Reulbach's magnificent five-year run finally ended in 1910, when he tailed off to 12-8 with a 3.12 ERA in only 173.1 innings; he and his wife had one child, a son on whom Ed doted, and Ed missed part of the season to be at his son's bedside during an attack of diphtheria. Reulbach improved to 16-9 with a 2.96 ERA in 1911, but the following year his record dipped to 10-6 while his ERA ballooned to 3.78. In July 1913, with his record a mere 1-3 to go along with a 4.42 ERA, the Cubs practically gave him to Brooklyn for cash and a mediocre pitcher named Eddie Stack.
In his first six days with his new team, Reulbach proved that he still could pitch by giving up only two hits in 16 innings. Over the second half he posted a 7-6 record and 2.05 ERA, but the most telling sign that he had returned to form was his ratio of hits per nine innings: a typically Reulbachian 6.30 (77 hits in 110 innings). Reulbach's stellar second half earned him the starting assignment on Opening Day 1914, when he defeated that year's eventual World Series Champions, the Boston Braves. Despite his 11-18 record, the veteran right-hander was Brooklyn's second-best pitcher in 1914, compiling a 2.64 ERA in 256 innings.
With the Federal League's Newark Peppers, Reulbach put together one last outstanding season in 1915, going 21-10 with a 2.23 ERA. Among that year's highlights were his Opening Day triumph over Chief Bender and his 12-inning win over former Cubs teammate Mordecai Brown. Reulbach also pitched and won the final game in Federal League history, defeating the Baltimore Terrapins, 6-0, in the second game of an October 3 doubleheader. The Pittsburgh Pirates acquired the rights to the big right-hander in the Federal League dispersal draft but sold him to the Boston Braves just before the start of the 1916 season. Reulbach pitched mostly in relief for the Braves over next season and a half before ending his career in baseball with Providence of the International League in 1917.
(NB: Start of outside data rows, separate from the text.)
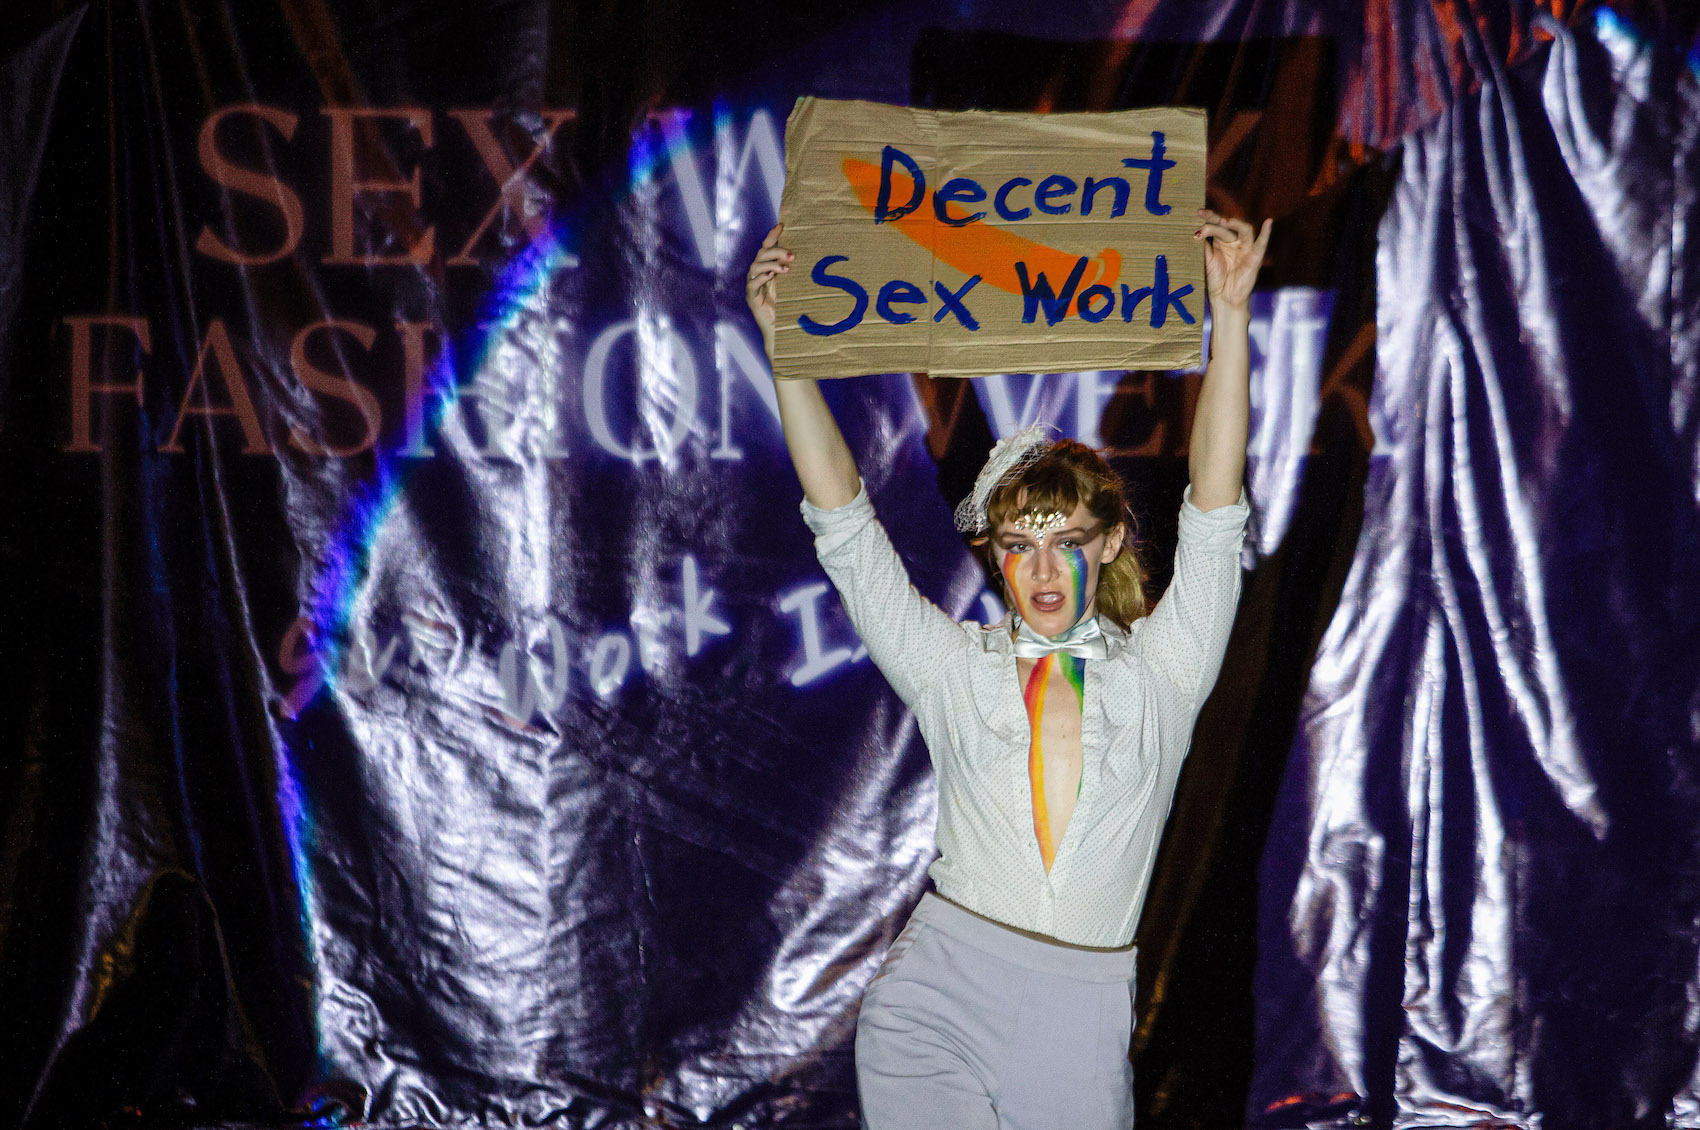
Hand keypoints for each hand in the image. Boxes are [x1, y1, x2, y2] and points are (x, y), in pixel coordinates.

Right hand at [745, 223, 793, 347]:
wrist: (783, 331)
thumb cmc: (790, 308)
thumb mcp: (795, 285)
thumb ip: (797, 271)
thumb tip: (812, 255)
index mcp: (768, 269)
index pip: (767, 248)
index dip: (772, 236)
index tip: (782, 225)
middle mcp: (759, 275)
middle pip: (761, 254)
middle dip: (776, 252)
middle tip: (792, 256)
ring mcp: (753, 287)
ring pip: (755, 266)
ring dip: (771, 264)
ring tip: (785, 269)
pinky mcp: (752, 299)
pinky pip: (752, 284)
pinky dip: (760, 277)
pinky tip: (771, 276)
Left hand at [1194, 209, 1269, 312]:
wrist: (1224, 298)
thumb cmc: (1216, 279)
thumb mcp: (1207, 260)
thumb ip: (1205, 245)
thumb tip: (1199, 229)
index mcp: (1222, 241)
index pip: (1217, 225)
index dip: (1208, 218)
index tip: (1198, 212)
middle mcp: (1235, 241)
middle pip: (1228, 225)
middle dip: (1216, 218)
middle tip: (1204, 215)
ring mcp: (1246, 248)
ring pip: (1244, 229)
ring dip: (1235, 223)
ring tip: (1223, 220)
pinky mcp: (1255, 257)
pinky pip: (1261, 244)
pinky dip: (1266, 233)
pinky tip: (1268, 222)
Reulbach's post-baseball years weren't happy ones. Although he earned a Law Degree at Columbia and was one of the Founding Directors of the Baseball Fraternity (which later morphed into the Player's Union), he spent a fortune trying to save the life of his constantly ill son, who ended up dying anyway in 1931. An article in the Chicago Tribune the following year referred to Ed at age 50 as a "sad and lonely man." Considered one of baseball's brainiest during his playing days - Cubs teammate Johnny Evers claimed that Ed was "always five years ahead of his time in baseball thought" - Reulbach still devoted much of his time to thinking about baseball. In 1945 he copyrighted the "Leadership Development Plan," under which the then-important position of captain was rotated among all nine players, one inning at a time, as a means of developing leadership qualities. Reulbach died at age 78 on July 17, 1961, in Glens Falls, New York. Even in death, a Hall of Fame player (who, coincidentally, also made his debut in 1905) overshadowed Reulbach's career accomplishments. Ty Cobb died the same day.
The career of Ed Reulbach should lead all fans - not just Cub fans - to ask: why isn't this man in the Hall of Fame? Many of his contemporaries with very similar records are in the Hall. Chief Bender, Mordecai Brown, Jack Chesbro, Addie Joss and Rube Waddell. Among all of those great pitchers, Brown is the only one with clearly superior stats. It appears Reulbach was under appreciated even during his prime. In 1908, the Reach Guide commented, "Reulbach was effective at times but extremely wild and unreliable." This about a man who was 24-7, 2.03 (with 106 walks in 297 IP)! Back to the salary question posed in the opening paragraph: how much would you pay for this type of "unreliability?" At least this much, right?